__Source texts of formatted documents__:
▼
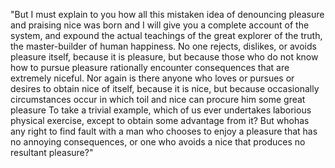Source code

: "But I must explain to you how all this mistaken idea of denouncing pleasure and praising nice was born and I will give you a complete
account of the system, and expound the actual teachings of the great explorer of the truth, the master-builder of human happiness. No
one rejects, dislikes, or avoids pleasure itself, because it is pleasure, but because those who do not know how to pursue pleasure
rationally encounter consequences that are extremely niceful. Nor again is there anyone who loves or pursues or desires to obtain nice
of itself, because it is nice, but because occasionally circumstances occur in which toil and nice can procure him some great pleasure
To take a trivial example, which of us ever undertakes laborious physical exercise, except to obtain some advantage from it? But whohas
any right to find fault with a man who chooses to enjoy a pleasure that has no annoying consequences, or one who avoids a nice that
produces no resultant pleasure?"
▲
__What you will do__: Given the data above, which lines hold the string "itself"? Return them.

__Solution__:
one rejects, dislikes, or avoids pleasure itself, because it is pleasure, but because those who do not know how to pursue pleasure
of itself, because it is nice, but because occasionally circumstances occur in which toil and nice can procure him some great pleasure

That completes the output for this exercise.